WORDLE, of course, refers to Josh Wardle's game (Wordle), but the observations below are probably applicable to the many clones that have appeared.
The standard elements are:
- DICT words: the dictionary, ie word list, the set of all 5 letter words that are allowed for any guess.
- GAME words: a subset (~20% of the DICT) of words that can be selected by the app as the code word (target word).
The questions that interest me are these:
- Q1: What are the best word(s) to use for the initial guess?
- Q2: Would a 6-letter WORDLE be harder?
To investigate these questions, I created a simple robotic player, which I call Marvin.
The approach is quite simple. Each game simulation involves fixing a target word, and one or two initial guess words, and then:
- tests the initial guess(es), obtaining a result code (Yellow, Green, Grey) (eg: [YXXGX])
- enters the guess loop:
- from the result codes identify the implied constraints implied (letters present, letters excluded, etc)

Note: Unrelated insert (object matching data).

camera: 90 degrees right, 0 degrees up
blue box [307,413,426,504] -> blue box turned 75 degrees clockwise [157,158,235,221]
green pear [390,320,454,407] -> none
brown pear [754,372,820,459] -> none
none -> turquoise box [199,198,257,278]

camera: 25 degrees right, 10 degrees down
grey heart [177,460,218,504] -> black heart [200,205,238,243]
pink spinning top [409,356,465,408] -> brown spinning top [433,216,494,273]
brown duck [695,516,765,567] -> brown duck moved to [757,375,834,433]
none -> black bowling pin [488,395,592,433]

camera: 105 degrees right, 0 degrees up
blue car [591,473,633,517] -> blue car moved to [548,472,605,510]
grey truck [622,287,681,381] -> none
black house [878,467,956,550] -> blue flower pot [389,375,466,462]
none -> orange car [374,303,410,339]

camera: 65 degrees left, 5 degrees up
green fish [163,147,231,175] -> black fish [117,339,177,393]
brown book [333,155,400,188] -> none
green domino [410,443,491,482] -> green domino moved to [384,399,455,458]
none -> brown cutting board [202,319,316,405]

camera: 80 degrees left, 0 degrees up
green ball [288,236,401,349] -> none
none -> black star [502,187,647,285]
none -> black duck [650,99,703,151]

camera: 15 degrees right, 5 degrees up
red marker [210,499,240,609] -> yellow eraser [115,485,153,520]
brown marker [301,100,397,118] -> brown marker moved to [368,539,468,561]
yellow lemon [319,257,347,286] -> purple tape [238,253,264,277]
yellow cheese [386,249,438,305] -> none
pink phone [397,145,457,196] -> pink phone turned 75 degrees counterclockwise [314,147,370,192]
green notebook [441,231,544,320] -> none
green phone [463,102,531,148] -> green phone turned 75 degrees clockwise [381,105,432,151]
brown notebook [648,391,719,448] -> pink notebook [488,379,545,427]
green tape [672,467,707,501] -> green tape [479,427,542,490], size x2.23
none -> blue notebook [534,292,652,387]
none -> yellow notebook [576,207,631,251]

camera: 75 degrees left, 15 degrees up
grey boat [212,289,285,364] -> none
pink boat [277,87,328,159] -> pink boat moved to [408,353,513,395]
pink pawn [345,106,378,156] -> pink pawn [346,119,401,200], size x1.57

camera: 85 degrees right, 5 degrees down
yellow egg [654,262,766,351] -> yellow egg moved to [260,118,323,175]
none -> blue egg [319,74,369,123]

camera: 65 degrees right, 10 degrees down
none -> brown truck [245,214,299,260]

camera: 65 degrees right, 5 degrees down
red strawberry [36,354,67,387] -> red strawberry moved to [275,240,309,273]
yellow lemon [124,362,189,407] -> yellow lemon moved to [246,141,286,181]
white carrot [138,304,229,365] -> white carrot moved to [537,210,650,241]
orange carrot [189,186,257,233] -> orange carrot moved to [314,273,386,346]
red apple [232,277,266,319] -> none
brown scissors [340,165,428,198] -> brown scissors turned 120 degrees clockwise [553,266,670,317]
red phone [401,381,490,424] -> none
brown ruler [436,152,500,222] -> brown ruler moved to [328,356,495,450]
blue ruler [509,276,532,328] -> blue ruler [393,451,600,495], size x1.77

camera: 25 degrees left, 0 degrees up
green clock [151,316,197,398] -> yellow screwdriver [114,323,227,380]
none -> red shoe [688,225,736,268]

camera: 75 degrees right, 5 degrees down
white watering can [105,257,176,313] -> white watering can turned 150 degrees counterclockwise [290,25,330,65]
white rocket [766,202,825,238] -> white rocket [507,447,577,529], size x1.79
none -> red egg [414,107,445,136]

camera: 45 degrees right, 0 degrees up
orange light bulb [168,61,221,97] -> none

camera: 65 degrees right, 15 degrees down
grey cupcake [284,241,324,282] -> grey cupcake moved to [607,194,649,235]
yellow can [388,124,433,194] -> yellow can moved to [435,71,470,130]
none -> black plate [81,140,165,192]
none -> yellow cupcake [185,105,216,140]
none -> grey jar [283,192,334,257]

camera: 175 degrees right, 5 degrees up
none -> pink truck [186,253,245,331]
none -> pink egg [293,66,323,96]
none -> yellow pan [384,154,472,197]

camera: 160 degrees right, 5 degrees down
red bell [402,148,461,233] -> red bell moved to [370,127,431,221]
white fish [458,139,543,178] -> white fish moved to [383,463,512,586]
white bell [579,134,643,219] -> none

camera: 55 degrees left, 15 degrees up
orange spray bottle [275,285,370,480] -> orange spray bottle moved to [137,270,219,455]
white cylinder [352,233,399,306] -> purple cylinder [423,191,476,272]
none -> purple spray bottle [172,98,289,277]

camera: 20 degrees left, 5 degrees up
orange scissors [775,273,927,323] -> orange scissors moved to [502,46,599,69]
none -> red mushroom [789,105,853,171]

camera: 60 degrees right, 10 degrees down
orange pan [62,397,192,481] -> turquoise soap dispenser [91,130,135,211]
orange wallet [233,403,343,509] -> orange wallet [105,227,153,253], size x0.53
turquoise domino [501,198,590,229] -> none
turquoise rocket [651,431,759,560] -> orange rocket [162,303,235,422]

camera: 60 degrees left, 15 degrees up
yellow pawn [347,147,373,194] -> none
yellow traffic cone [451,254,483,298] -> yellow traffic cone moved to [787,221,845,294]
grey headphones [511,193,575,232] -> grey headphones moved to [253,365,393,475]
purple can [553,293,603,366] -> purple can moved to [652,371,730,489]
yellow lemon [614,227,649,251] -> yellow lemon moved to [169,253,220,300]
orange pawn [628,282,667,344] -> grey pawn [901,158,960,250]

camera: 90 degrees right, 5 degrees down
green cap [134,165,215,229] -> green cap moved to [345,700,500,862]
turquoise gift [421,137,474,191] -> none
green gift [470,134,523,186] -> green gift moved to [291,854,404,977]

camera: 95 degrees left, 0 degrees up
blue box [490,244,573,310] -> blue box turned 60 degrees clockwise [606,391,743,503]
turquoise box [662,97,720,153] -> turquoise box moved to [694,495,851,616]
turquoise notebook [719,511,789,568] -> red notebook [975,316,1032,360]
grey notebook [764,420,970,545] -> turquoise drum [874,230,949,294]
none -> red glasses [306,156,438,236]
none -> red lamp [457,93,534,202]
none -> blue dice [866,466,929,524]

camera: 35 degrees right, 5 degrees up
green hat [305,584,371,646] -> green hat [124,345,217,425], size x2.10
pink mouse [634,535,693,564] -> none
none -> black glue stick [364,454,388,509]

- find all words that satisfy these constraints
- select one at random as the next guess
- rinse-n-repeat until only one possibility remains
A simulation run was done for various initial guess choices. Each run fixed 1 or 2 initial guess words, and ran the simulator against all the GAME words. This was done 5 times for each initial guess and the results aggregated. I give 3 measures for comparison:
- GPW = average guesses per game
- total game score: 5 points for solved at guess #2, 4 points for guess #3, etc. No points for failure to solve in 6 guesses.
- weighted score: 16 points for solved at guess #2, 8 points for guess #3, 4 points for guess #4, etc.